start Excerpted text

The Bells resource Guide
McCarter Theatre Center Created in conjunction with Mccarter Theatre production
Interview with Emily Mann


Emily Mann
Emily Mann

How did you decide to produce The Bells at the McCarter?

When I first read it, maybe three or four years ago, I was interested in what Theresa was trying to do, but it was in a form that didn’t work for me. I thought she had started on an exciting idea but had a long way to go. It had gone through different developmental workshops, but I liked it enough that I thought if we committed to it that Theresa would finish the work. Development work started with Liz Engelman as the dramaturg, and then Janice [Paran] and I worked with Theresa as director and dramaturg, as editors, pushing her to finally get down on the page all of her very interesting, complex ideas.

So, when a new play catches your eye, and you decide to produce it, you need to get the script to a certain point before you can begin the rehearsal process. Could you speak for a moment about what exactly that pre-rehearsal development process is for you as a director?

Each play is different, because each writer is different, and often, writers are different depending on which play they’re working on. So what we try to do is to do what’s best for the play given all of the possible scenarios. Maybe because I’m a writer myself, I like to do readings of drafts so that the playwright can hear what she’s got and you don’t have to wait until first preview to see if what you wrote can be followed by an audience or has the humor you think it has. I like to expose the play to some kind of audience early. Sometimes I’ll even have open rehearsals.

What is it about this play that engages your directorial mind?

It’s an extraordinary American story about the Yukon, about the gold rush, about greed, about the need for money, about committing murder and living with that by living in a state of denial. There’s so much of that going on right now in the world, there’s so much of that going in our own politics at home—just a denial of culpability that I find it extremely interesting to be looking at that theme right now. The landscape is also so interesting. It takes place basically in that silence, in that white, frozen wilderness where the internal landscape and the external landscape become one. It’s a ghost story, and it works on a very believable level.

Is there anything in the play itself, as opposed to the production, that you’re hoping to still solve, or that you and Theresa are still grappling with as you approach the start of this rehearsal process?

Not that I know of. I think there are trims, and condensing, and things like that that she’s very good at and she needs to hear it to know how do that kind of final polish, but in terms of the big questions: not that I know of, and I’m being very honest. Often in rehearsals, you’ll realize that there’s a big strand missing that you didn’t realize before, or a set of questions that, if they’ve been posed, haven’t been deeply enough explored. I don’t know what those are now, if there is anything. Right now, it seems to me, we need to learn what it is as a play on its feet. All of our readings have been sit down readings, not staged readings. The staging is actually much more difficult than one might think, reading it on the page. It’s very tricky.

Can you describe how you work with a playwright on a world premiere?

In an ideal situation, the playwright can approve every step of the design and the casting, as Theresa has, so when we get into the room together, we can work on different things, simultaneously. When I worked with Steven Dietz on Last of the Boys, for example, he wanted to cut and trim and rewrite. He took his own notes during the first few days when we were at the table discussing things. Then he’d go away to write and once we got the play up on its feet, he came back to rehearsal and gave a few more thoughts and ideas. Then he’d go away again, and then he came back again. It was really quite perfect; when he left was good and when he came back was good. So Theresa and I will have to find our rhythm, for that.

end Excerpted text

_Written problem A_
Copy the entries exactly, beginning with the line that contains "class: Insecta" and continuing through the last line of the entries. Leave out the pictures.

start Supplied data

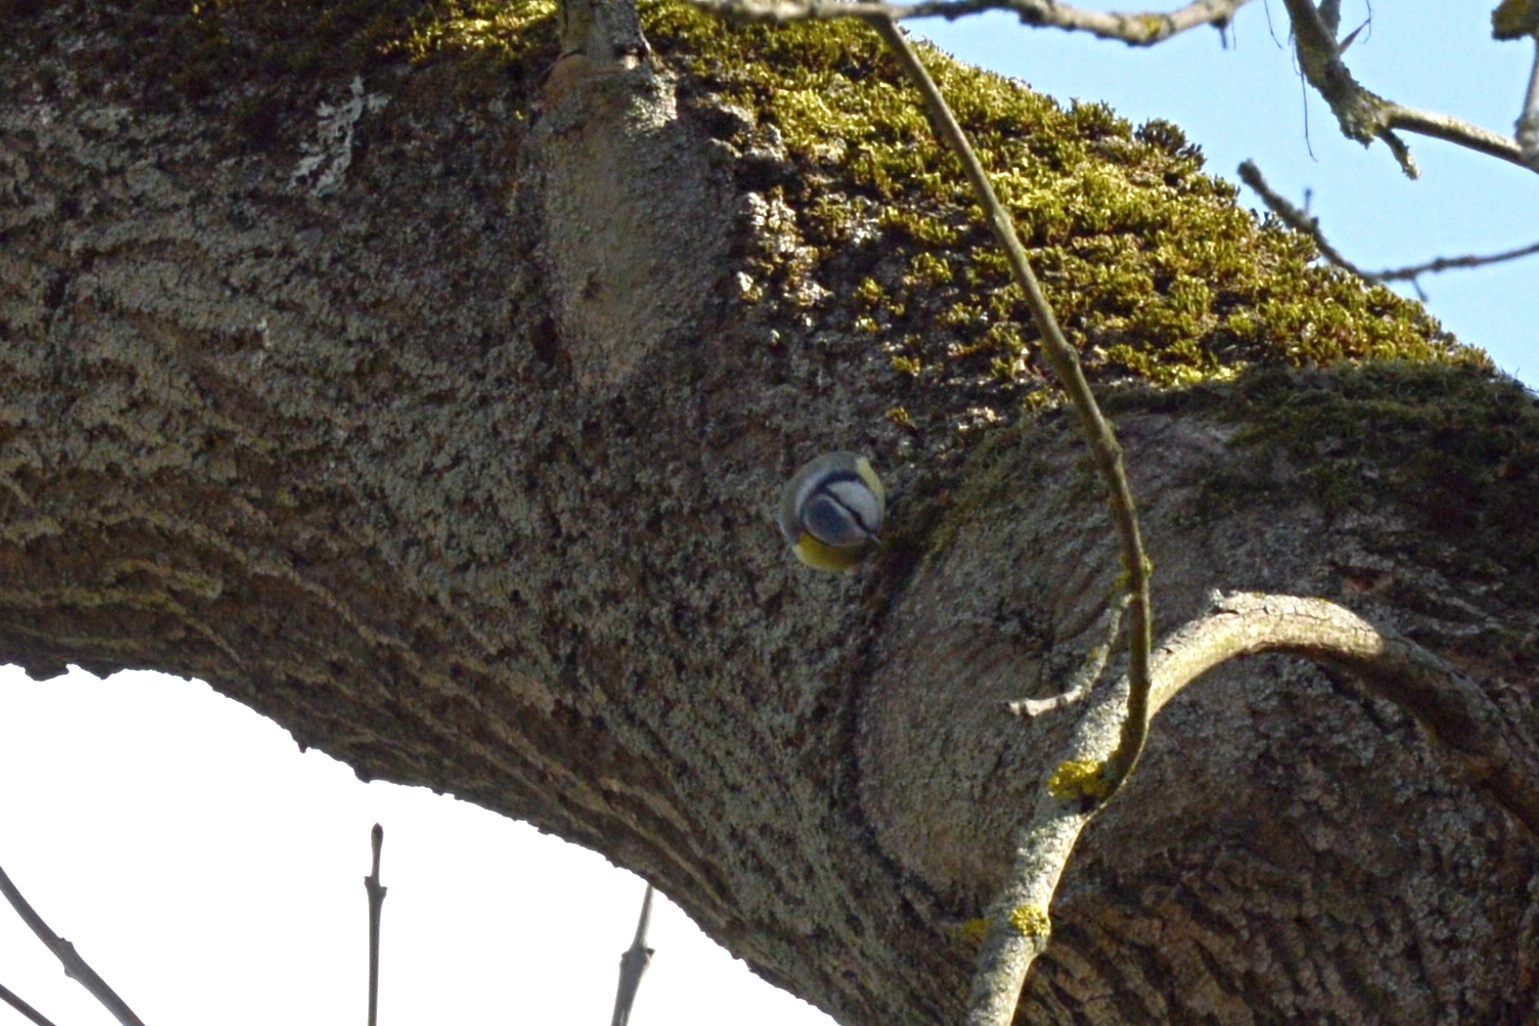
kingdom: Animalia
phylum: Chordata
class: Aves
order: Passeriformes
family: Paridae
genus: Cyanistes
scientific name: Cyanistes caeruleus
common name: Eurasian blue tit
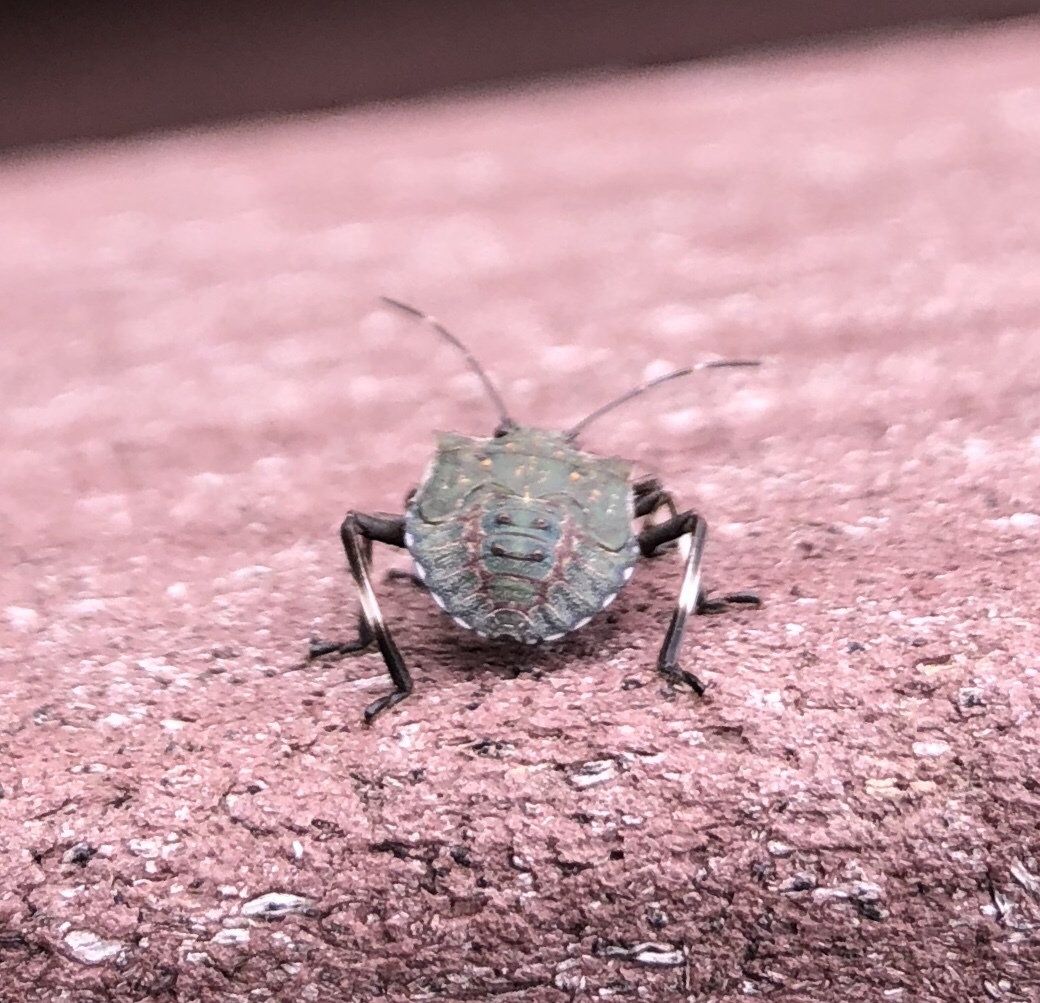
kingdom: Animalia
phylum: Arthropoda
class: Insecta
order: Hemiptera
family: Pentatomidae
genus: Halyomorpha
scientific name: Halyomorpha halys
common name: Brown marmorated stink bug
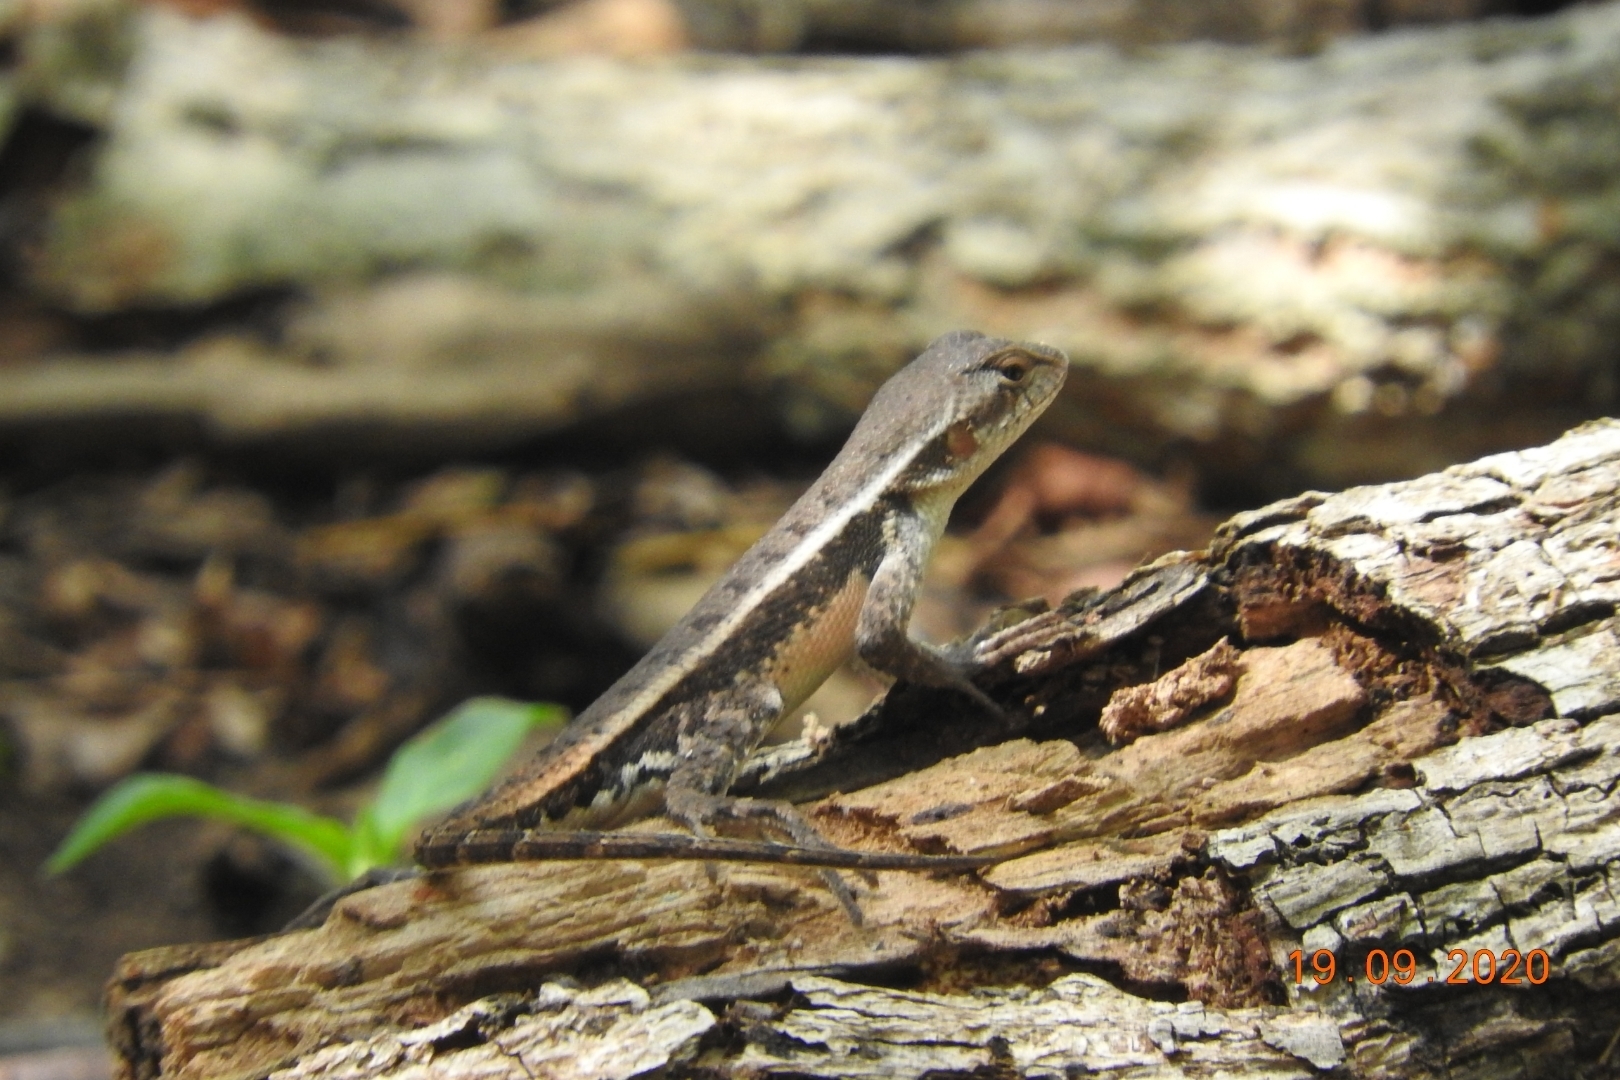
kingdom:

end Supplied data

_Written problem B_
Answer these questions using the interview with Emily Mann:
(i) Who was the dramaturg when development work on The Bells started?
(ii) According to Mann, what kind of readings have all of their readings of the play been?
(iii) Which play did Mann work on with Steven Dietz?

_Written response A_
class: Insecta
order: Hemiptera
family: Pentatomidae
genus: Halyomorpha
scientific name: Halyomorpha halys
common name: Brown marmorated stink bug
kingdom:

_Written response B_
(i) Liz Engelman
(ii) Sit-down readings, not staged readings
(iii) Last of the Boys